Step 7: Model Evaluation We will evaluate the model's performance using accuracy, confusion matrix, and classification report. We will also plot the ROC curve and calculate the AUC score to evaluate the model's ability to distinguish between the two classes.

Complete code

#Step 1: Import the necessary libraries
from sklearn.metrics import classification_report
import pandas as pd
from sklearn.utils import resample
import matplotlib.pyplot as plt
import seaborn as sns
from sklearn.model_selection import train_test_split
from sklearn.preprocessing import StandardScaler
from sklearn.linear_model import LogisticRegression
from sklearn.metrics import accuracy_score, confusion_matrix

#Step 2: Load the dataset
data_set = pd.read_csv('emails.csv')

#Step 3: Exploratory Data Analysis
# Check the data types and missing values
data_set.info()

# Check the distribution of the variables
sns.histplot(data_set['predictions'], kde=False)
plt.show()

#Step 4: Data Preprocessing
# Handling missing values
data_set.dropna(inplace=True)
# Resampling to balance the data
df_majority = data_set[data_set['predictions']==0]
df_minority1 = data_set[data_set['predictions']==1]
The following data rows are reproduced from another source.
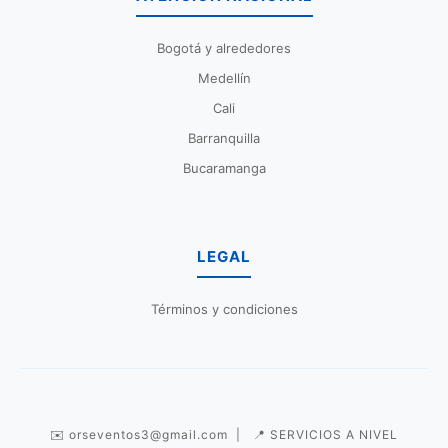
Bogotá y alrededores
Medellín
Cali
Barranquilla
Bucaramanga
LEGAL
Términos y condiciones
✉️ orseventos3@gmail.com | 📍 SERVICIOS A NIVEL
n_samples = len(df_majority)
df_minority1_upsampled = resample(df_minority1,
                                  replace=n_samples,     # sample with replacement
                                  n_samples=n_samples,  # to match majority class
                                  random_state=42)  # reproducible results

# df_minority2_upsampled = resample(df_minority2,
#                                   replace=True,     # sample with replacement
#                                   n_samples=n_samples,  # to match majority class
#                                   random_state=42)  # reproducible results

data_set = pd.concat([df_majority, df_minority1_upsampled])

target_dist = data_set['predictions'].value_counts()
print(f"Target Distribution:\n{target_dist}")

# Check the distribution of the variables after resampling
sns.histplot(data_set['predictions'], kde=False)
plt.show()

# Scaling the data
scaler = StandardScaler()
X = scaler.fit_transform(data_set.drop(columns=['predictions', 'Email No.']))
y = data_set['predictions']

#Step 5: Train-Test Split
X_train, X_test, y_train, y_test = train_test_split(X, y, test_size=0.2, random_state=42)

#Step 6: Model Building
# Create the logistic regression model
lr_model = LogisticRegression()

# Fit the model to the training data
lr_model.fit(X_train, y_train)

# Predict the test data
y_pred = lr_model.predict(X_test)

#Step 7: Model Evaluation
# Calculate the accuracy score
accuracy = accuracy_score(y_test, y_pred)
print(f"Accuracy: {accuracy}")

# Calculate the confusion matrix
conf_matrix = confusion_matrix(y_test, y_pred)
print(f"Confusion Matrix: {conf_matrix}")

# Generate the classification report
class_report = classification_report(y_test, y_pred)
print(f"Classification Report:\n{class_report}")


from sklearn.metrics import roc_curve, roc_auc_score

# Get the predicted probabilities for the test data
y_proba = lr_model.predict_proba(X_test)[:, 1]

# Calculate the FPR, TPR, and thresholds for different classification thresholds
fpr, tpr, thresholds = roc_curve(y_test, y_proba)

# Plot the ROC curve
plt.plot(fpr, tpr)
plt.xlabel('False Positive Rate')
plt.ylabel('True Positive Rate')
plt.title('ROC Curve')
plt.show()

# Calculate the AUC
auc = roc_auc_score(y_test, y_proba)
print(f"AUC: {auc}")

Conclusion

In this blog post, we explored how to use logistic regression to classify emails as spam or not spam. We used the scikit-learn library in Python to build and evaluate our model. Logistic regression is a powerful and simple algorithm for classification tasks, and it can be used in a wide range of applications. By following these steps, you can build your own logistic regression model for email classification or other classification tasks.

Based on the classification report, confusion matrix, and AUC score, our logistic regression model is performing very well with an accuracy of 1.0 and an AUC of 1.0, indicating that it is able to accurately predict whether an email is spam or not. It's important to note that this high level of accuracy could also be due to the balanced nature of the dataset after resampling. However, this model is a good starting point for building more complex models for email spam detection.